EXERCISE.
Write the next part of the piece on providing couples therapy online, starting right after its final sentence.

SELECTED PASSAGE.
--------

As a psychosexual and relationship therapist I work comfortably with couples online. Until recently this was scoffed at by many; how could I possibly? With eyebrows firmly in their hairline, therapists would fall between diminishing of my expertise to displaying outright rudeness at the sheer thought a therapeutic relationship could be built online with challenging and complex dynamics.
The same therapists have of course been doing the same over the last weeks and months. My eyebrows have also been shot into my ever-lengthening fringe as I notice there is even training out there on how to do the same. Whilst I do not doubt their expertise as professional therapists, I do wonder where their knowledge of online therapy comes from. Anyway, I digress. There are some questions out there in the therapeutic community on how to approach this.
Relate has offered remote therapy for couples for some years and have done it very well. Their training is in house so has a strong focus on ethics, privacy and adapting their relationship model to suit. As independent practitioners, we may not have access to the technical structures of a large organisation but we can adapt those that are available for relatively small fees and create our own ethical and safe model for therapy.

--------

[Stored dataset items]
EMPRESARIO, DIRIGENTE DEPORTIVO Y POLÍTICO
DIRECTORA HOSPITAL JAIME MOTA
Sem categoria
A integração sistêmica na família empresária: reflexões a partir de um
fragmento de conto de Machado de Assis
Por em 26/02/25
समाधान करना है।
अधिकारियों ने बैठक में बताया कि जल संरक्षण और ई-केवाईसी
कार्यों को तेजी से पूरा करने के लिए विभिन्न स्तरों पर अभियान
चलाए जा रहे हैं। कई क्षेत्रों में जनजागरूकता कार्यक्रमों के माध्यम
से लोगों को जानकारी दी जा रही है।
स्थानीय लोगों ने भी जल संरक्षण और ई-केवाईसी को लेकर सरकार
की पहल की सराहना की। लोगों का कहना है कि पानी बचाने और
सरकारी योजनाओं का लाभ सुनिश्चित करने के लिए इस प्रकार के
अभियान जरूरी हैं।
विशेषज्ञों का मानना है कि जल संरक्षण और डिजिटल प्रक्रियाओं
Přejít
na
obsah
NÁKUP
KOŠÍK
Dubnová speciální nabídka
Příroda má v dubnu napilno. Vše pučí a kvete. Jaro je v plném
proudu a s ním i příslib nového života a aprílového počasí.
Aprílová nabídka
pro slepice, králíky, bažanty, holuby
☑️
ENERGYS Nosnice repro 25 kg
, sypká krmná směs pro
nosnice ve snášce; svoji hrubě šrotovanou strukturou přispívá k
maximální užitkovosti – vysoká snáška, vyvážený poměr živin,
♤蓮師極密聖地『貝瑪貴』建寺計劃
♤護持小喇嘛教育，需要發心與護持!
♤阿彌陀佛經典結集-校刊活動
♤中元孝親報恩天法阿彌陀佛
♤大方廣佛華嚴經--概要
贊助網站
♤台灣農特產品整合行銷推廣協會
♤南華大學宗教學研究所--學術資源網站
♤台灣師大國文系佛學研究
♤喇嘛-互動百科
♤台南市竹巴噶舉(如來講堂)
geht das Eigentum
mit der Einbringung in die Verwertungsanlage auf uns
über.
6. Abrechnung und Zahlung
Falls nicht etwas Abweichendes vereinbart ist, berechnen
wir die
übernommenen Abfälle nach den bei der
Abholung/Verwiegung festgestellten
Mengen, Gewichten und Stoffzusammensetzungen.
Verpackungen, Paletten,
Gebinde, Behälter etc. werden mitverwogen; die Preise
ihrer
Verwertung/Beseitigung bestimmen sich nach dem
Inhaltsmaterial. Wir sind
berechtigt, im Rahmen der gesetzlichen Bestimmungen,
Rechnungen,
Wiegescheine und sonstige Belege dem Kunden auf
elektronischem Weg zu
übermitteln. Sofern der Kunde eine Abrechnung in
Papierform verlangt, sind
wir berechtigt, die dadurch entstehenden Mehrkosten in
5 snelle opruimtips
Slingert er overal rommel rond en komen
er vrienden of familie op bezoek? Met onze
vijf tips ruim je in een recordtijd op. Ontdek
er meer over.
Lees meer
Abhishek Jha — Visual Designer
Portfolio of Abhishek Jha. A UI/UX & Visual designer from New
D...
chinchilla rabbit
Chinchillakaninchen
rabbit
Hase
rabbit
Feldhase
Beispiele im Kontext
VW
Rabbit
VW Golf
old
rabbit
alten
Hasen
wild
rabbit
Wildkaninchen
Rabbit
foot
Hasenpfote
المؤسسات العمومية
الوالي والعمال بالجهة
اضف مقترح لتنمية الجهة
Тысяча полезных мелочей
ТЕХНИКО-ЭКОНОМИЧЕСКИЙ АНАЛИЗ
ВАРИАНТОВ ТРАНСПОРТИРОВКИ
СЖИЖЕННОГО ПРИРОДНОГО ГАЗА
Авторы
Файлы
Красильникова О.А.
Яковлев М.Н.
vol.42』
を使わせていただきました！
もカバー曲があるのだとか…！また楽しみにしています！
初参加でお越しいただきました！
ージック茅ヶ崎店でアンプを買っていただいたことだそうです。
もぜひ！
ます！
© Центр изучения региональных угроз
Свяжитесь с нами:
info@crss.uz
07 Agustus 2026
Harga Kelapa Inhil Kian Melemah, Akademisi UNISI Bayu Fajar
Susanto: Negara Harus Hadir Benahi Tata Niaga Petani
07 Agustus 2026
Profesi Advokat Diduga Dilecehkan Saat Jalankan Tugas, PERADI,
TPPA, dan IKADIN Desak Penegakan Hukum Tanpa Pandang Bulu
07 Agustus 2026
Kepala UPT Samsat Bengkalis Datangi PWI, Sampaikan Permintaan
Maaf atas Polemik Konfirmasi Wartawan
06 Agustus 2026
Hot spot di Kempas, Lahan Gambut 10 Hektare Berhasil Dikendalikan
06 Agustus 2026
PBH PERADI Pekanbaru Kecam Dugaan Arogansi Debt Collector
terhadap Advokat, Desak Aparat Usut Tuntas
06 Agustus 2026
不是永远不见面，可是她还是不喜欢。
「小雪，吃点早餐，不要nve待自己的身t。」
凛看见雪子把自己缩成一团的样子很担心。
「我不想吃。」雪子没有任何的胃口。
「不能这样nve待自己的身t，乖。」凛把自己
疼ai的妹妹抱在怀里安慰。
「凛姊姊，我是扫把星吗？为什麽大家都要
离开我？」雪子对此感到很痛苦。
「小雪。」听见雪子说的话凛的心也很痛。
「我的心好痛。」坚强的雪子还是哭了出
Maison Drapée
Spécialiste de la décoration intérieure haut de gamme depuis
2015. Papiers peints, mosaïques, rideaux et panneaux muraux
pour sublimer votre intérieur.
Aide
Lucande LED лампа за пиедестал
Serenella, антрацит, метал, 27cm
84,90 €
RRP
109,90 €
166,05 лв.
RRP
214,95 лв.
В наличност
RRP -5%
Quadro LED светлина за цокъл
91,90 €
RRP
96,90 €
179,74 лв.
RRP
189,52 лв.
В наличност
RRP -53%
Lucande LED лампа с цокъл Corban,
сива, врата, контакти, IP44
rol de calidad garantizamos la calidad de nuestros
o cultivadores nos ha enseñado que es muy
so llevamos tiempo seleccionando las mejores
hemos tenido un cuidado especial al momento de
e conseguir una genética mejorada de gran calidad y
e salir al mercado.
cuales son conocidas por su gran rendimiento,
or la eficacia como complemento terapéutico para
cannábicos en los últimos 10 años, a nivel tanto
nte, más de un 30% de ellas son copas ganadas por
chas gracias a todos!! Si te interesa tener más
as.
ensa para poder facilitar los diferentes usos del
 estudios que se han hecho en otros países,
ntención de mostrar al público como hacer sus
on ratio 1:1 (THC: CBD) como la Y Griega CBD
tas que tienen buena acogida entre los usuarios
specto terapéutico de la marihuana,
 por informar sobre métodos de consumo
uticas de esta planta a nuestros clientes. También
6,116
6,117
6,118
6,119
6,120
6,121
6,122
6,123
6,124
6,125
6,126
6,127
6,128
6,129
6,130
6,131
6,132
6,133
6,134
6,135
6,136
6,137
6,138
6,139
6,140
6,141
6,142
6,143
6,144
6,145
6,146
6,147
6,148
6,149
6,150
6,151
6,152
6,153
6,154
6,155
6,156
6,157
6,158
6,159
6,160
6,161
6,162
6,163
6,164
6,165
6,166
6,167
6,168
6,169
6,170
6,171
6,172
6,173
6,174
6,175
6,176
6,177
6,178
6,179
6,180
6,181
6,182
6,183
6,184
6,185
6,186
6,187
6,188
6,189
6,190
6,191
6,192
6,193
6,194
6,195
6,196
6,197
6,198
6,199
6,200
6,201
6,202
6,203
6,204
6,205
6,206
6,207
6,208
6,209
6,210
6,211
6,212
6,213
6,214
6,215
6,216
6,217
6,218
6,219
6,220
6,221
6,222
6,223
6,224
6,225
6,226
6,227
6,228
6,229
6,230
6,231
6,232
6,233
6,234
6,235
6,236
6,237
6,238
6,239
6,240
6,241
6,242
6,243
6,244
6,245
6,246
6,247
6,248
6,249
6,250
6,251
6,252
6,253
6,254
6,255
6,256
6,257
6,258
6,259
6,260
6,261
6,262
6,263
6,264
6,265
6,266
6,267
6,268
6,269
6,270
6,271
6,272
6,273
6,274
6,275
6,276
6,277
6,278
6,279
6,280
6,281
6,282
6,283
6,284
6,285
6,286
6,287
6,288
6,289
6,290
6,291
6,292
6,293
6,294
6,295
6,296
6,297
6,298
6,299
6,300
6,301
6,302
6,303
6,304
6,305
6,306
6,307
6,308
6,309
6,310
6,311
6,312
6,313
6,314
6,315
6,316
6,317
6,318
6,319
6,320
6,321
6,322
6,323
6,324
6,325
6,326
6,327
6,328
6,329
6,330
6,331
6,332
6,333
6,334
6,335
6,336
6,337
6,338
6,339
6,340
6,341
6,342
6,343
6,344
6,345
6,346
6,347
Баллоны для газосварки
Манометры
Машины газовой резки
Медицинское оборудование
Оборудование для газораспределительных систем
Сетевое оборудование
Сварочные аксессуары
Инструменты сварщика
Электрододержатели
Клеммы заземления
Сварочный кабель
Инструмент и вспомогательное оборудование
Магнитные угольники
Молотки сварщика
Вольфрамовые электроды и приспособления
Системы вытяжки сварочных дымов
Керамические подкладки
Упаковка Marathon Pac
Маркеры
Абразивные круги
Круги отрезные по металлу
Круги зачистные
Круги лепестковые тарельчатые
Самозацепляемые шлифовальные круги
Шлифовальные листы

--------

WRITTEN ANSWER.
Covid-19 put paid to the couple workshop which was being developed and Online Training for Counsellors are not going to put together a hastily developed, half done programme. It will be back on our reminder list shortly and will be developed fully in line with robustness of training you have come to expect. For experienced couple therapists who are feeling a bit unsure about their practice, I have added some signposts below.
If you have not had specific training in couple therapy, I would respectfully suggest this blog post is not for you. Working with couples is not just an extra person “in the room”. It is complex and often challenging work and requires a different way of working than with individuals.
Work With Your Supervisor
If you haven’t approached an online supervisor now is the time to do so. Their experience and training will help you feel supported when things go wrong – and they will. I’m not saying it is time to retire your regular supervisor, just recognise that each of the professionals in your life has different levels of expertise.
Online therapy often requires therapists to carry out reviews often. The work can progress quickly and the couples’ focus can change often. When working at depth or some knotty issue you might lose track of time. You might consider using a reminder of some kind to ensure you don’t overrun. Your boundary stays the same, even if the space looks different.
Take some time to disguise your bedroom wallpaper and put a sign on the door to ensure you are not disturbed. Use a chair & not your bed and encourage your clients to do the same. You are both creating a safe space for the sharing of sometimes distressing detail. Your couple can be sitting in different rooms, on different devices or might be sitting together at the kitchen table. Either is fine but be prepared. If you don’t use a professional service for your webcam you may find you are cut off before the end of the appointment if they use different devices.
Webcam/Text or Emails?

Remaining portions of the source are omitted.